→ Prompt A
Can you gather every line of the records that contains the string "care", matching its case exactly?

Checksums comparison on linux-CodePudding

I have two large files with 200k and 100k lines. The files contain two columns each: the checksum and the path from which it was taken. The first file contains paths, half of which are in the second file and half of which are not. My goal is to compare checksums of files along their path.

I tried to use diff but it doesn't work correctly on all lines. Then I wrote a script to compare file paths first, then checksums if the paths matched. But with such a large number of lines, the script takes an incredibly long time to complete.

#!/bin/bash

IFS=$'\n'
del=$' '

while read LineG
do
        while read LineA
        do
                if [ ${LineG#*$del} = ${LineA#*$del}  ]
                then
                        if [ ${LineG%%$del*} != ${LineA%%$del*}  ]; then
                                printf "%s\n%s\n\n" $LineG $LineA >> "./diff.txt"
                        fi
                        break
                fi
        done < $2
done < $1

How can I solve this problem? How can the process be optimized to run faster?

CodePudding user response：

I would:

# Join on filenames
join -j2 -o 1.1,2.1,1.2 <(sort -k2 file1) <(sort -k2 file2)
# Print filenames with mismatch checksum.
awk '$1 != $2{ print $3 }'

→ Prompt B
Can you duplicate the part of the checksum thread that begins at the words "CodePudding user response：" and stops after "with mismatch checksum."?

→ Extracted information
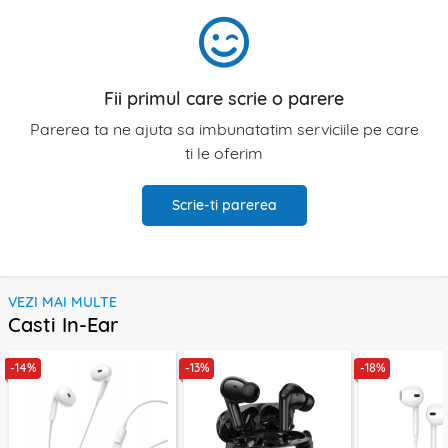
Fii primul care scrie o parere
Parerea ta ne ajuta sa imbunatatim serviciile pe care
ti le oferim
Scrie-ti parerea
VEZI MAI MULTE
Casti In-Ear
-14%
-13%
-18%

--

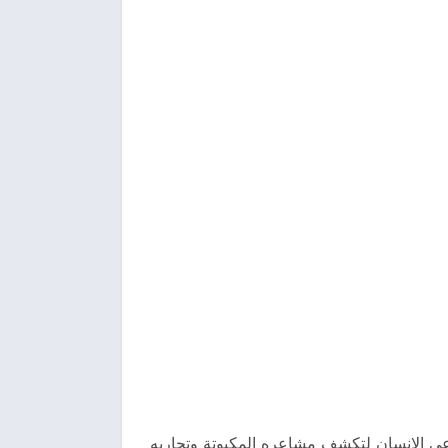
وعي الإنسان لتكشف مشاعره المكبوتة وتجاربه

→ Final answer A
Fii primul care scrie o parere
Parerea ta ne ajuta sa imbunatatim serviciile pe care

→ Final answer B
CodePudding user response：

I would:

# Join on filenames
join -j2 -o 1.1,2.1,1.2 <(sort -k2 file1) <(sort -k2 file2)
# Print filenames with mismatch checksum.